▸ **CONSIGNE A**: Dans le passage, reformulez sous forme de liste le paragraphe qui commence par « Après la faillite du bassin houiller » en conservant ses faits principaux.

Retour à Forbach

Cinq ans après Être là, six ans après le documentaire à succès Nous, Princesses de Clèves, le réalisateur marseillais Régis Sauder prend cette fois la parole pour raconter son Retour à Forbach, sa ville natale de Moselle, aux portes de l’Allemagne. Sauder revient dans le pavillon de son enfance à Forbach. Il y a 30 ans, il a fui cette ville pour se construire loin de la honte de son milieu d’origine.

Après la faillite du bassin houiller, la ville est vidée, ruinée. Au cours du  XXème siècle, c’est la mine qui a donné son identité et sa culture à la ville ; c’est la mine qui servait de ciment entre les différentes vagues d’immigration italiennes, polonaises, portugaises, arabes, depuis qu’elle n’est plus, le chômage s’est installé et les communautés se sont repliées sur elles-mêmes. Les citoyens se réfugient dans le vote d’extrême droite, majoritaire dans la commune. Un paradoxe, à la vue d’une population historiquement d’origine cosmopolite.

▸ **DONNÉES DE L'EXERCICE**:

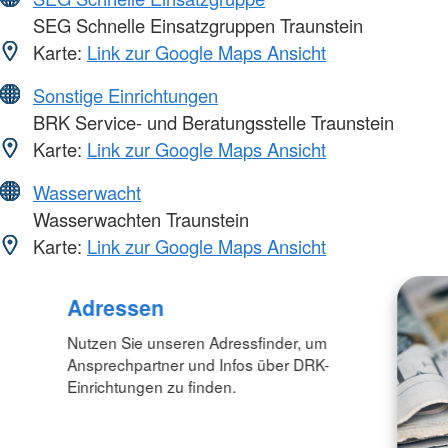
SEG Schnelle Einsatzgruppen Traunstein
Karte:
Link zur Google Maps Ansicht
Sonstige Einrichtungen
BRK Service- und Beratungsstelle Traunstein
Karte:
Link zur Google Maps Ansicht
Wasserwacht
Wasserwachten Traunstein
Karte:
Link zur Google Maps Ansicht
Adressen
Nutzen Sie unseren Adressfinder, um
Ansprechpartner und Infos über DRK-
Einrichtungen zu finden.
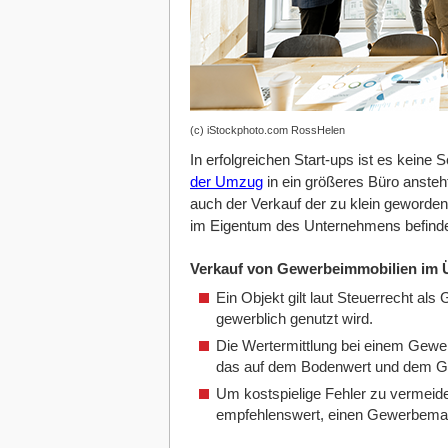
(c) iStockphoto.com RossHelen
In erfolgreichen Start-ups ist es keine
der Umzug
in ein größeres Büro anste
auch der Verkauf der zu klein geworde
im Eigentum des Unternehmens befinde
Verkauf von Gewerbeimmobilien im Ü
Ein Objekt gilt laut Steuerrecht a
gewerblich genutzt wird.
Die Wertermittlung bei einem Gewer
das auf dem Bodenwert und dem Ge
Um kostspielige Fehler zu vermeide
empfehlenswert, einen Gewerbemak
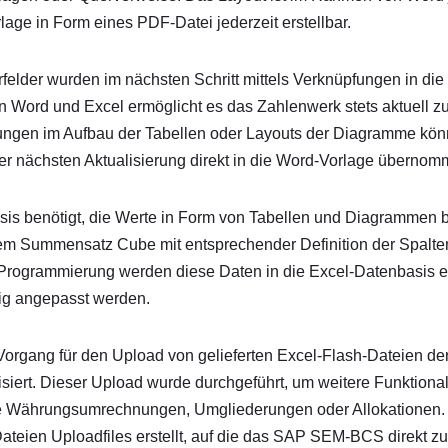
ge in Form eines PDF-Datei jederzeit erstellbar.
lder wurden im nächsten Schritt mittels Verknüpfungen in di
n Word und Excel ermöglicht es das Zahlenwerk stets aktuell zu
ngen im Aufbau der Tabellen oder Layouts der Diagramme könn
r nächsten Aktualisierung direkt in die Word-Vorlage überno
sis benötigt, die Werte in Form von Tabellen und Diagrammen b
em Summensatz Cube mit entsprechender Definition der Spalten
A Programmierung werden diese Daten in die Excel-Datenbasis e
tig angepasst werden.
organg für den Upload von gelieferten Excel-Flash-Dateien de
ert. Dieser Upload wurde durchgeführt, um weitere Funktionali
ie Währungsumrechnungen, Umgliederungen oder Allokationen.
ien Uploadfiles erstellt, auf die das SAP SEM-BCS direkt zu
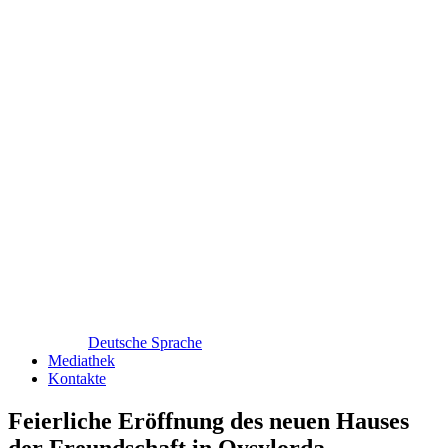
Deutsche Sprache
Mediathek
Kontakte
Feierliche Eröffnung des neuen Hauses
der Freundschaft in Qysylorda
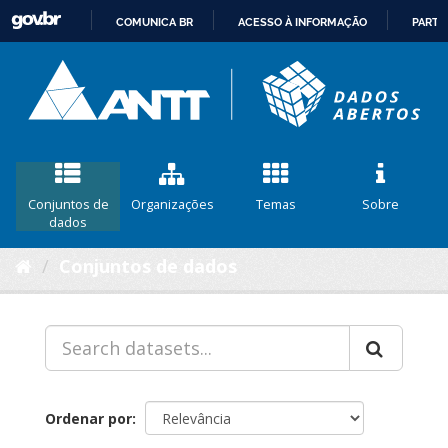
COMUNICA BR
ACESSO À INFORMAÇÃO
PARTI
IR
PARA
O
CONTEÚDO
Conjuntos de
Organizações
Temas
Sobre
dados
Conjuntos de dados
Ordenar por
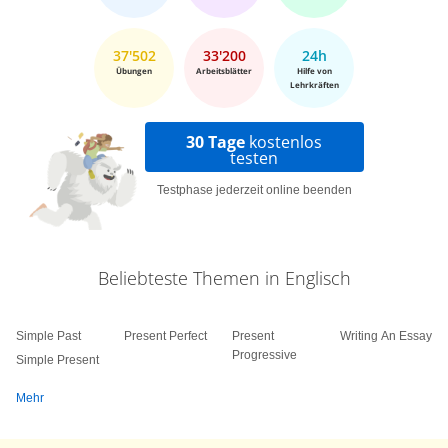
37'502
33'200
24h
Übungen
Arbeitsblätter
Hilfe von
Lehrkräften
30 Tage
kostenlos
testen
Testphase jederzeit online beenden
Beliebteste Themen in Englisch
Simple Past
Present Perfect
Present
Writing An Essay
Progressive
Simple Present
Mehr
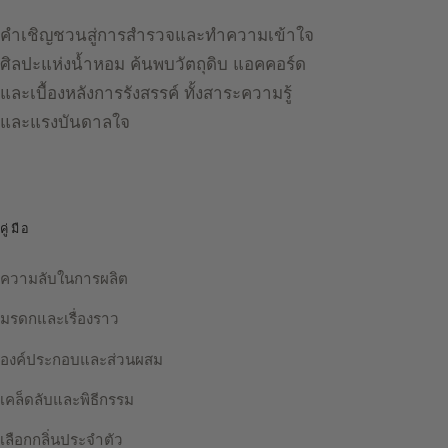
คำเชิญชวนสู่การสำรวจและทำความเข้าใจ
ศิลปะแห่งน้ำหอม ค้นพบวัตถุดิบ แอคคอร์ด
และเบื้องหลังการรังสรรค์ ทั้งสาระความรู้
และแรงบันดาลใจ
คู่มือ
ความลับในการผลิต
มรดกและเรื่องราว
องค์ประกอบและส่วนผสม
เคล็ดลับและพิธีกรรม
เลือกกลิ่นประจำตัว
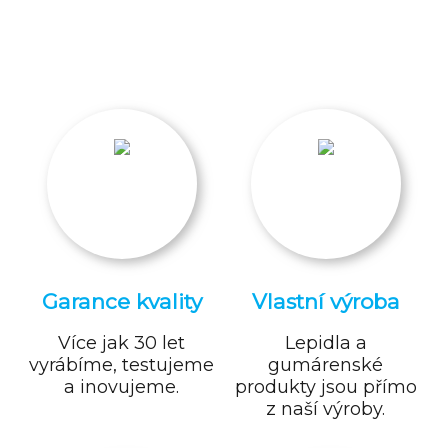
Garance kvality
Vlastní výroba
Více jak 30 let
Lepidla a
vyrábíme, testujeme
gumárenské
a inovujeme.
produkty jsou přímo
z naší výroby.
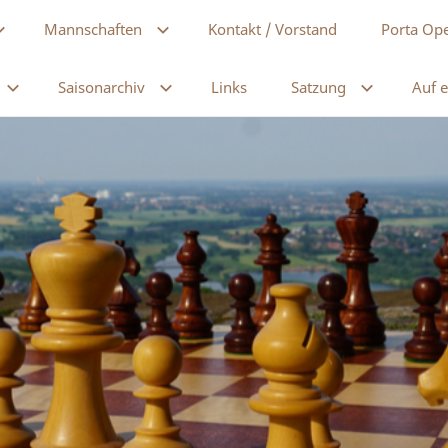
Mannschaften
Kontakt / Vorstand
Porta Op
Saisonarchiv
Links
Satzung
Auf e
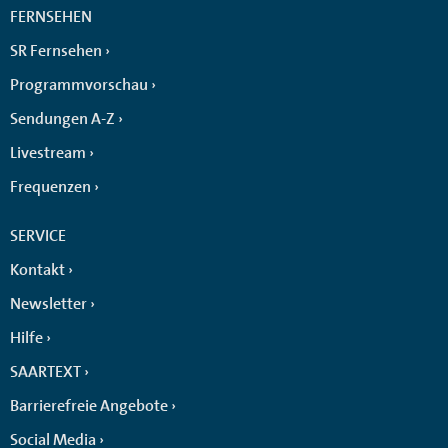
FERNSEHEN
SR Fernsehen
Programmvorschau
Sendungen A-Z
Livestream
Frequenzen
SERVICE
Kontakt
Newsletter
Hilfe
SAARTEXT
Barrierefreie Angebote
Social Media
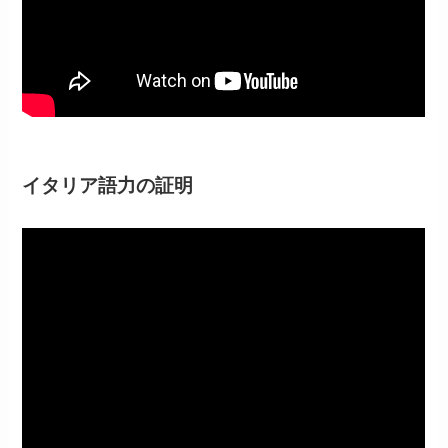
イタリア語力の証明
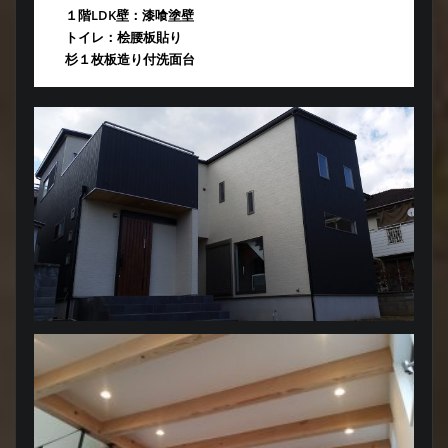
１階LDK壁：漆喰塗壁
トイレ：桧腰板貼り
杉１枚板造り付洗面台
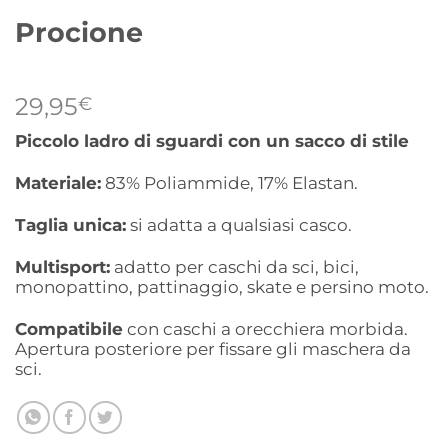
Procione
29,95
€
Piccolo ladro di sguardi con un sacco di stile
Materiale:
83% Poliammide, 17% Elastan.
Taglia unica:
si adatta a qualsiasi casco.
Multisport:
adatto per caschi da sci, bici,
monopattino, pattinaggio, skate e persino moto.
Compatibile
con caschi a orecchiera morbida.
Apertura posteriore per fissare gli maschera da
sci.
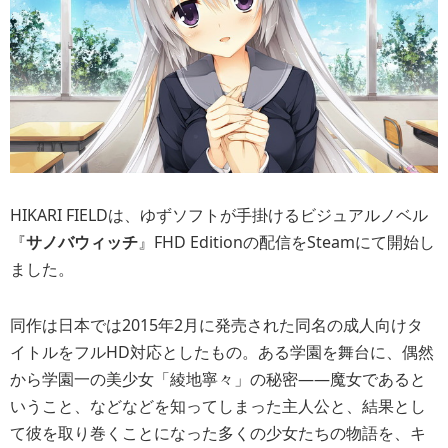
HIKARI FIELDは、ゆずソフトが手掛けるビジュアルノベル
『
サノバウィッチ
』FHD Editionの配信をSteamにて開始し
ました。
同作は日本では2015年2月に発売された同名の成人向けタ
イトルをフルHD対応としたもの。ある学園を舞台に、偶然
から学園一の美少女「綾地寧々」の秘密――魔女であると
いうこと、などなどを知ってしまった主人公と、結果とし
て彼を取り巻くことになった多くの少女たちの物語を、キ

▸ **CONSIGNE B**: Recopiez mot pour mot les rangées depuis la ligne qui contient « Garance kvality » jusqu'à la fin des rangées, ces deux limites comprises. Laissez les images de côté dans votre réponse.

▸ **RÉPONSE A**:
- Après la faillite du bassin houiller, la ville est vidée et ruinée.
- Au XXe siècle, la mine a donné à la ville son identité et sa culture.
- La mine servait de ciment entre les vagues d'immigration italiennes, polonaises, portugaises et arabes.
- Depuis sa disparition, le chômage s'est installé et les communautés se sont repliées sur elles-mêmes.
- Les citoyens se réfugient dans le vote d'extrême droite, majoritaire dans la commune.
- C'est un paradoxe pour une population historiquement d'origine cosmopolite.

▸ **RÉPONSE B**:
Garance kvality
Vlastní výroba
Více jak 30 let
Lepidla a
vyrábíme, testujeme
gumárenské
a inovujeme.
produkty jsou přímo
z naší výroby.
Mannschaften
Kontakt / Vorstand
Porta Op
Saisonarchiv
Links
Satzung
Auf e
FERNSEHEN
SR Fernsehen
Programmvorschau
Sendungen A-Z
Livestream
Frequenzen
SERVICE
Kontakt
Newsletter
Hilfe
SAARTEXT
Barrierefreie Angebote
Social Media
イタリア語力の証明
１階LDK壁：漆喰塗壁
トイレ：桧腰板貼り
杉１枚板造り付洗面台
Procione
29,95
€
Piccolo ladro di sguardi con un sacco di stile
Materiale:
83% Poliammide, 17% Elastan.
Taglia unica:
si adatta a qualsiasi casco.
Multisport:
adatto per caschi da sci, bici,
monopattino, pattinaggio, skate e persino moto.
Compatibile
con caschi a orecchiera morbida.
Apertura posteriore per fissare gli maschera da
sci.
HIKARI FIELDは、ゆずソフトが手掛けるビジュアルノベル
『
サノバウィッチ
』FHD Editionの配信をSteamにて開始し
ました。
同作は日本では2015年2月に発売された同名の成人向けタ
イトルをフルHD対応としたもの。ある学園を舞台に、偶然
から学園一の美少女「綾地寧々」の秘密――魔女であると
いうこと、などなどを知ってしまった主人公と、結果とし
て彼を取り巻くことになった多くの少女たちの物語を、キ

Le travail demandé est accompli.